Esa noche Javier despertó a un compañero suyo de religión y le dijo: «Quiero confesarme, hoy he matado a un hombre». Arzuaga también medió ante Guevara para que aplazase la ejecución de un joven de 17 años de nombre Ariel Lima. Luego de una semana en la galera de la muerte, el 'Che' se mostró inflexible con su caso.
Cuando la madre del condenado fue en su busca pidiendo clemencia, la desvió hacia el párroco: «Señora, le recomiendo que hable con el padre Javier, que dicen que es un maestro consolando y dando ánimos». Y el propio sacerdote remacha: «Nunca la volví a ver. Esa noche -escribió - odié al 'Che'».
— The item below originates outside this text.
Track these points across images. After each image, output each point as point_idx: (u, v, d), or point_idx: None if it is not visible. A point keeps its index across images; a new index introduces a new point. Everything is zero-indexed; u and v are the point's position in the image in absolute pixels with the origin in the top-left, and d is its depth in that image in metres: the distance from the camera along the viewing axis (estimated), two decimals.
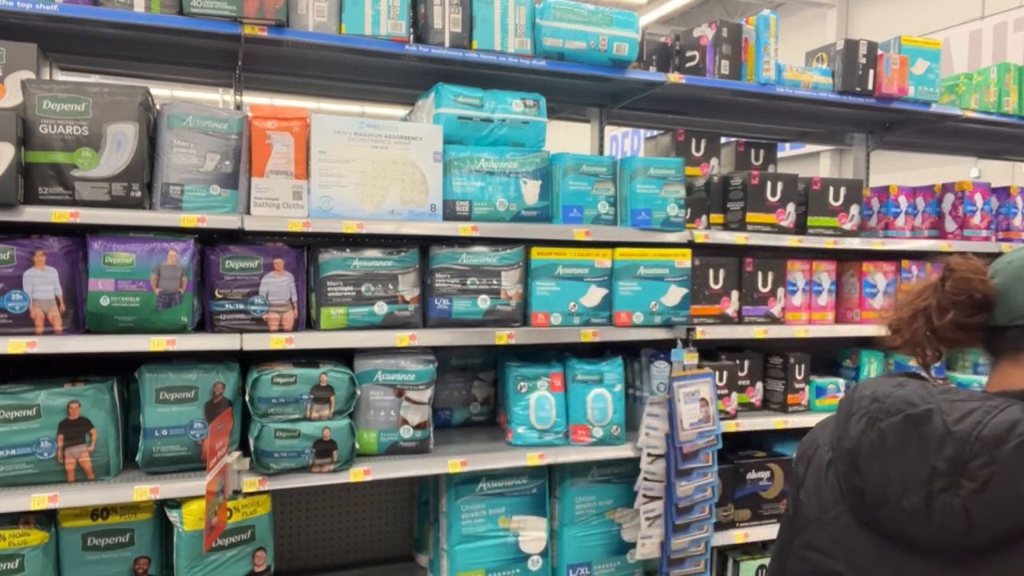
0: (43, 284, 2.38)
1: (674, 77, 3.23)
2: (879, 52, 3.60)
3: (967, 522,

Los meses pasaban y la nómina de fusilados crecía. Cada vida que se apagaba ante sus ojos añadía desasosiego a la crisis de fe que le torturaba. Uno de ellos que no era creyente, el antiguo jefe de inteligencia de Batista, un hombre culto le dejó paralizado cuando le susurró al oído en presencia del pelotón: «Padre... ¿podría, por favor, prestarme su fe para presentarme con ella allá donde vaya?».
Sus vidas, la del párroco y el asesino argentino, no volvieron a cruzarse jamás. Al sacerdote no le dejaron regresar a Cuba y el guerrillero moriría tiroteado años después en la selva de Bolivia: «Más de una vez he pensado que me hubiera gustado estar cerca cuando le llegó la hora de partir. Quién sabe, a lo mejor también a él».